───── Entries supplied
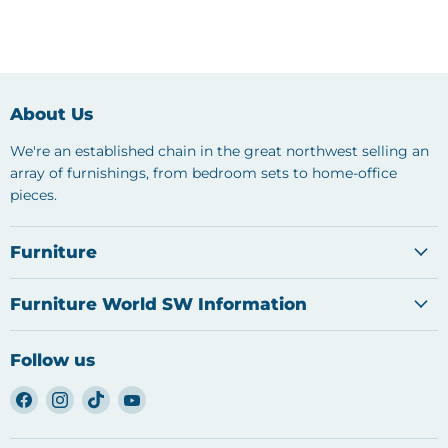
About Us
We're an established chain in the great northwest selling an
array of furnishings, from bedroom sets to home-office
pieces.
Furniture
Furniture World SW Information
Follow us
Find
Find
Find
Find
us
us
us
us
on
on
on
on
──────────
• _Task statement_: In the data above, each line holding "Furniture" is to be found and copied.

• _Exercise solution_:
Furniture
Furniture World SW Information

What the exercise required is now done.